Long story short: he seems a quiet, humble guy, and I doubt he'd be setting off fireworks in his bathroom or opening museums dedicated to himself even if playing for the Arsenal was his boyhood dream, thus resulting in a constant state of euphoria. His 'altercation' with Mertesacker is barely worth further exploration: they're close mates who very briefly got a bit argy-bargy with one another after a mutual disappointment. Sounds like a standard Saturday night in any of Britain's provincial towns for most pals.
Accept it: it is entirely possible that he's just a bit boring, like a rather sad-looking, sympathy-inducing clown fish.
Dane, North Bank
After the Spurs-Liverpool match, Jon Flanagan was rightly praised in the media for having a good game, which he must have done, because he scored. However, it came as a sharp contrast to one F365 Mailbox of a couple of weeks ago, and brought back to mind another.
When Liverpool lost to Hull, Flanagan was a player who came in for criticism, given the way in which Hull 'City' Tigers created their goals. One contributor I believe urged Brendan Rodgers to never let Flanagan anywhere near the first team ever again, presumably down to his defensive shortcomings. Yet one factor in Liverpool's comprehensive wins of recent times has been the willingness of the full-backs - Flanagan and Johnson - to get forward and support the attack. I'm not exactly Jonathan Wilson or Michael Cox when it comes to analysing tactics but it seems fairly obvious that if you have strong attacks down both flanks then it will stretch the defence horizontally and provide more space for Suarez in the middle (quick word of praise for Suarez: one underrated aspect of his play this weekend was his ability to use both feet to beat opponents, a rare thing these days).
In the NHL, among the end of season awards is the Frank J. Selke Trophy, awarded to the player judged the best defensive forward in the league. The irony is that often players are only noticed and praised for their defence when people notice their goalscoring, whereas a lot of good defensive play can easily pass unnoticed. In contrast, when the defensive play - or primary role - of defenders Flanagan and Johnson was under scrutiny, they weren't looked upon favourably; yet their talents in their attacking play has won them plaudits.
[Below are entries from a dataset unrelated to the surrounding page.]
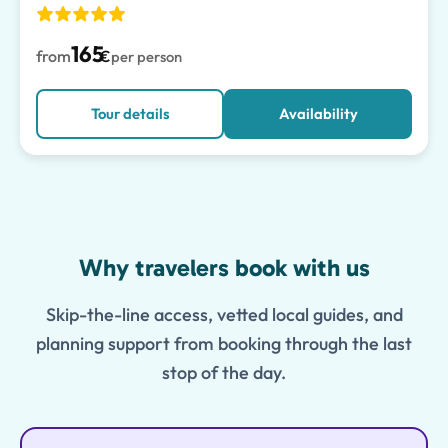
165
from
€
per person
Tour details
Availability
Features
Why travelers book with us
Skip-the-line access, vetted local guides, and
planning support from booking through the last
stop of the day.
Mediawatch amusingly picked up on Martin Keown's assertion that Chelsea miss Didier Drogba's defensive work as much as his goals, but that - and this observation about Liverpool's full-backs, threw up an intriguing comparison.
This idea of 'full-backs as secondary wingers' came up in the Mailbox the other week, and it got me wondering: is there some sort of determinism involved in footballers' positions? Is there such a thing as a 'born full-back'? I'm sure people will take me to task on this, but what sort of person is one, and how do they play kickabout games? Take the Neville brothers, both accomplished full-backs in their own way - as youngsters did they spend their evenings in the back garden playing three-and-in like the rest of us, or did they do full-back things, like throw-ins and shepherding the ball out for a goal kick?
Ed Quoth the Raven, CPFC the Glaziers, Notts
He'd Only Spend It On Drink
Timely article for Degsy this week, what with year-end reviews coming up no doubt. £10 on each game would have returned over £250 quid this weekend.